**HOW TO COMPLETE THIS TASK**
Examine the material below. Gather every line in which the string "each" appears.
** Opening RECORDED INFORMATION block **
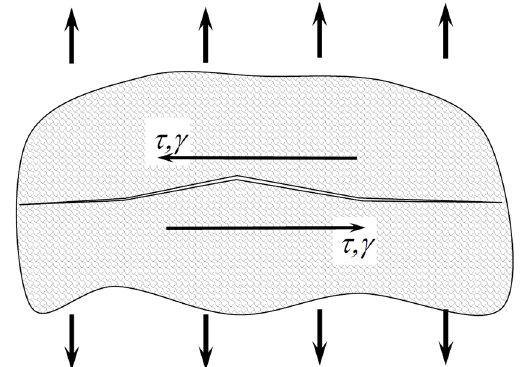
Figure 2. Interpretation of the SWT parameter defined by the shear component.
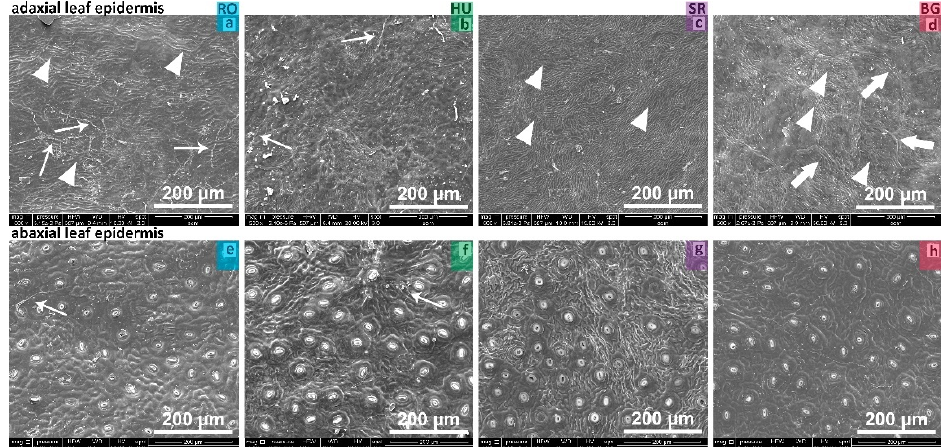
Figure 3. Adaxial and abaxial leaf surfaces, SEM assessment of the morphological aspects. Fine cuticle striations were markedly visible in case of RO, SR and BG samples (( a , c , d ) arrow heads); pentagonal or hexagonal shaped cells (( d ), thick arrows) and fungal hives present on the adaxial and abaxial surfaces of both the HU and RO samples (( a , b , e , f ), thin arrows), evident stomata presence ( g , h ). The abaxial epidermis of the analyzed leaves exhibited cuticular striations to different extents, such that the phenotypic strength of each sample could be described on a scale from more to less pronounced. In case of the HU and SR leaves, the cuticular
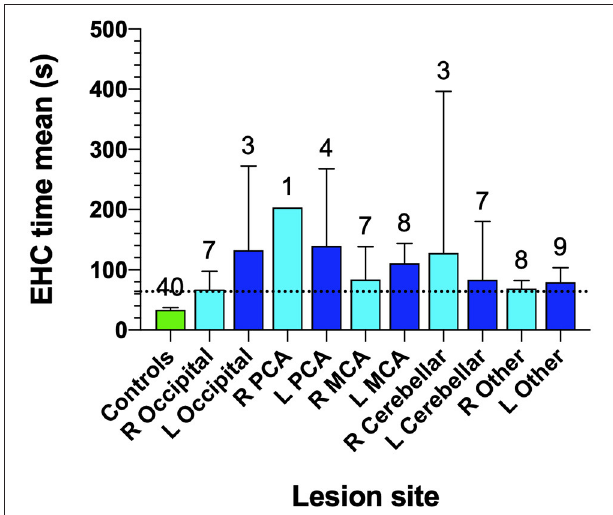
FIGURE 6 | Eye-hand coordination for controls and site of lesion in AIS patients. Cohort number is shown at the top of each bar. Bars identify mean EHC time for various lesion locations and error bars are SD. The horizontal dotted line identifies the 97.5th percentile for controls.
** Closing RECORDED INFORMATION block **
**FINISHED TASK**
Figure 3. Adaxial and abaxial leaf surfaces, SEM assessment of the morphological aspects. Fine cuticle striations were markedly visible in case of RO, SR and BG samples (( a , c , d ) arrow heads); pentagonal or hexagonal shaped cells (( d ), thick arrows) and fungal hives present on the adaxial and abaxial surfaces of both the HU and RO samples (( a , b , e , f ), thin arrows), evident stomata presence ( g , h ). The abaxial epidermis of the analyzed leaves exhibited cuticular striations to different extents, such that the phenotypic strength of each sample could be described on a scale from more to less pronounced. In case of the HU and SR leaves, the cuticular
FIGURE 6 | Eye-hand coordination for controls and site of lesion in AIS patients. Cohort number is shown at the top of each bar. Bars identify mean EHC time for various lesion locations and error bars are SD. The horizontal dotted line identifies the 97.5th percentile for controls.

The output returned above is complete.